Even after several years, signs of fighting mar the woods around the shattered falcon statue. You pick up bullet casings and note claw marks on a nearby birch tree—a battle that sprawls across several acres and ends with your sad find of human phalanges held together by gristly scraps of skin: a werewolf died here, and in dying, reverted to his human form. You take the fragment to Melodie, who is thankful.
"That was the Falcon of Doors, a waypoint for the werewolves of the Hart Warden tribe who sometimes visited Broad Brook," the philodox explains while trying to read the instructions off a tea sachet in the dim light of her barrow.
"So not the Silver Fangs?" you ask.
"Not technically," Melodie says, "but he's a philodox spirit, and the Silver Fangs here have traditionally been philodox-heavy, ever since Malachi Palys. (Graynail was an exception.) So he helped us as well. The spirit died during the battle, or when his statue toppled, or his death caused the statue to fall, or he perished when the caern was corrupted—who can tell cause and effect in the Umbra?"
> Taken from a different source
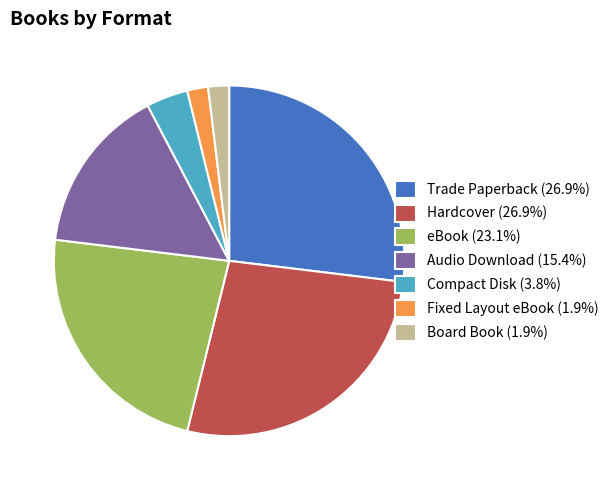

Is there any slice that represents more than half of the pie?

No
"Can he be restored?" you ask, watching Melodie squeeze your sachet with all her strength.
"Not in this configuration of the world," Melodie says, "but a new spirit can be called. The Falcon with Many Faces will let you speak the language of birds and command the beasts."
Even as the philodox speaks, you can feel the egg tooth of the Falcon with Many Faces chipping at the membrane of your reality, trying to be born. You see the statue that would make him real, that would make him always have been real, an integral part of your spiritual reality.
"Talk to Lucinda about getting a statue made," Melodie says.